Policy Evaluation Order
Policy rules are evaluated using the most specific application segment and a top-down, first-match principle. For example, when a user requests a specific application, all of your configured policies starting with the first rule in a set of policy rules are evaluated. As soon as it finds a policy that matches the criteria that was specified in a rule, it enforces that policy rule and disregards all other rules that follow, including any potentially conflicting rules.
Policy rules are evaluated in the following order:
- When the application request is received, Private Applications first tries to identify the rule that matches the criteria. If application segments are part of the criteria, the rule corresponding to the most specific application segment for a given domain name or IP address is chosen.
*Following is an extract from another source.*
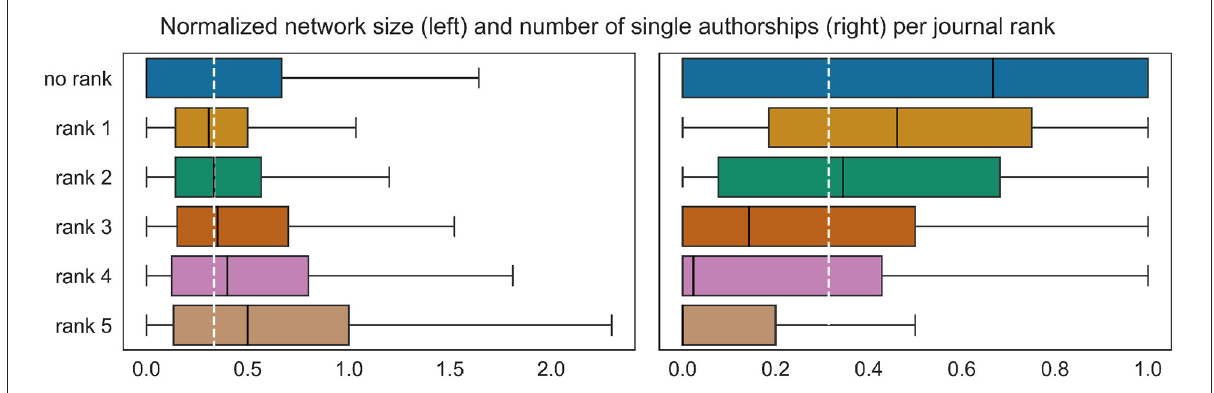
FIGURE3 Differences in the value distributions of the target variables between journal ranks. The target variables were normalized as in Figure 2. The white dashed line marks the normalized mean of the entire data. The overall difference is statistically significant with p -value 0.01, measured with one-way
- Your policy rules are evaluated then execute the specified action for the rule. Within a set of policy rules, if none of the policy rules apply then the following applies:
- For access policy, access to the application is implicitly set to Block Access. This is also the case if you do not define any policy rules at all within the Admin Portal. To learn more, see About Access Policy.
- For timeout policy, the default timeout policy rule is applied. To learn more, see About Timeout Policy.
- For client forwarding policy, access to the application is implicitly set to Forward to Private Apps. This is also the case if you do not define any policy rules at all within the Admin Portal. To learn more, see About Client Forwarding Policy.
- For isolation policy, the default isolation policy rule is applied. To learn more, see About Isolation Policy.
These policy evaluation order guidelines apply in the following scenarios:
- Conflicting Access Policy Rules
- An organization configures an access policy rule that allows access to any applications for any user.
- It temporarily wants to block the "Sales" group from accessing any applications, so it configures an additional access policy rule denying them access.
In this scenario, users in the "Sales" group are not blocked from accessing any applications because these users match the first policy rule, which allows any users access to any applications. The first access policy rule is applied and the second policy rule is disregarded. To resolve this issue, the order of the access policy rules must be modified so that the policy rule blocking the "Sales" group comes before the policy rule allowing any users access to any applications.
Close - Conflicting Access Policy Rules with Segment Groups
- An organization configures an access policy rule that allows all applications for the "Marketing Dept."
- The organization also configures a policy that denies the "Operations Apps" segment group to the "Marketing Dept."
In this scenario, even if the organization configured the latter policy denying the "Operations App" segment group to the "Marketing Dept," users from "Marketing Dept" still have access to the "Operations Apps" segment group. When a user from the "Marketing Dept" requests an application from the "Operations App" segment group, the access policy rules are checked first and then the policy rule allowing Marketing users access to any application is found. It then applies that access policy rule and immediately stops checking any other policies, because a matching policy was found for the user.